Die Regeln sind für metrisch denkende Europäer etwas speziell. Distanz wird in Yards gemessen, man muss eine Weile zugucken, bis man das Spiel checkt. Und irgendjemand muss zählen: Es gibt Downs, nach denen das Spiel gestoppt wird. Mit jedem Down versucht das angreifende Team, mit einem Spielzug Raum zu gewinnen. Alles im Sturm ist abgesprochen und einstudiert, das ist so beim Football und ist im Grunde der Witz des Spiels: Die Defensive weiss nicht, was die Offensive vorhat und muss sich blitzschnell auf die Finten und Haken der angreifenden Teams einstellen.

Das Ziel des Spiels ist ein «Touch Down», also den Ball in die Endzone zu bringen. Das ist mit einem Pass möglich, der gefangen wird oder mit einem durchgehenden Lauf.

Nach jedem Down gibt es einen «Huddle» und die Teams stellen sich neu auf. Nach 4 Downs wechseln sie die Seiten, egal ob ein Punkt gelang oder nicht: Die Angreifer verteidigen und die Defensive darf nun stürmen. Alles klar?

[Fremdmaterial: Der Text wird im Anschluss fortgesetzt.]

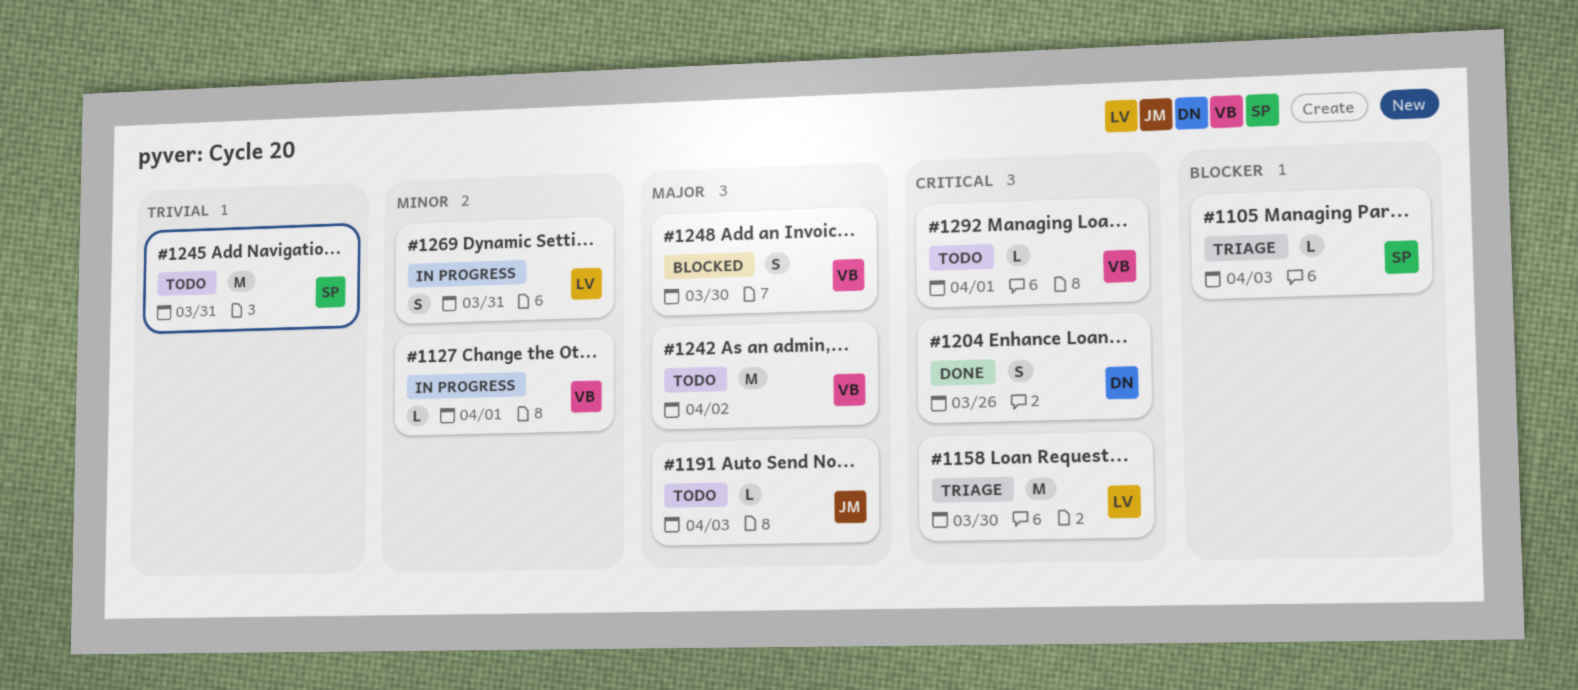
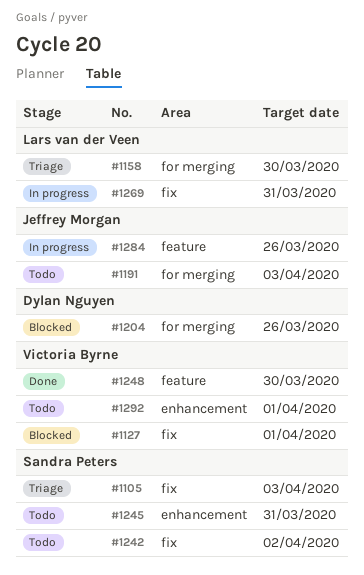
#1127, status: In progress -> Blocked
#1204, status: Done -> Blocked
#1242, owner: Victoria Byrne -> Sandra Peters
#1248, status: Blocked -> Done
#1284: none -> present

Man kann das Spiel auch soziologisch betrachten: American Football ist hoch spezialisiert, wie ein Orchester oder eine Firma. Der Maestro ist der QB. Die schweren Jungs bilden die Verteidigungslinien, wie eine Mauer. Dann gibt es «Receivers», meist gross und schlank, mit flinken Beinen und langen Armen, die schnell laufen und gut fangen können. Kleine, kompakte «Half Backs» braucht es auch, die selbst in der massivsten Mauer eine Lücke finden. Und einen Spezialisten für Freistösse, der immer dann eingewechselt wird, wenn es einen Kick gibt. Hier ist Flag Football etwas simpler gestrickt, das geht auch einfacher: Erlaubt ist jeweils nur ein Pass pro Down, es gibt keine Rückpässe und keine Kicks.

Nun zum Training: Wir spielen gemischt, etwa die Hälfte sind Frauen, die Hälfte Männer. Das ist alles kein Thema, zum Glück, weil eben die hässliche Macker-Seite des American Football keine Rolle spielt.

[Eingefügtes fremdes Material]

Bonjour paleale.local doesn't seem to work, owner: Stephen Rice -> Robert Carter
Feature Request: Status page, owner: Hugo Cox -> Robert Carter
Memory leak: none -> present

«Versuche, die Winkel genau zu rennen!», sagt mir der QB. 

Mein Auftrag ist: 7 Schritte nach vorn und dann einen Haken schlagen.

Wir spielen 2 gegen 2 und dann 4 gegen 4.  In der Offense zeigt der QB jedem Mitspieler, was er zu tun hat. Noch so was Praktisches, die Rangordnung ist klar. Man muss im Team folgen, dienen und einfach genau das tun, was einem der QB sagt:

45, post, hook, slot, corner – oder fly!

Fliegen bedeutet weit rennen, auch dies kann man mit Haken kombinieren und man muss dann doch rechtzeitig zurückschauen, wo der Ball kommt, damit man ihn fangen kann, auch wenn die untergehende Abendsonne blendet.

Im Training konnte ich also sofort mitspielen. Wenn ich am nächsten Tag Muskelkater hatte, dann von den vielen Spurts, die wir geübt haben.

Nun ist sie mir schon wieder entwischt, Valentina, die blonde Receiverin, und hat erst noch den

Ball gefangen. Wie hat sie das nur angestellt?! Provokativ schlendernd lässt sie sich von mir die Flagge ziehen. Plopp! Seit 9 Jahren spiele sie schon Flag Football, sagt sie nur.
 

Nächstes Down: Ready?! Clap!

Der QB hat nicht unbegrenzt Zeit, er wird ja auch angegriffen von den Verteidigern. Eine kurlige Variante der Verteidigung ist der Blitz. Ein Verteidiger, eben der Blitz, hebt die Hand und versucht, direkt auf den QB zu spurten und ihn am Werfen zu hindern.

Und dann geht das Flutlicht an, die Sonne ist untergegangen und das Training ist fertig.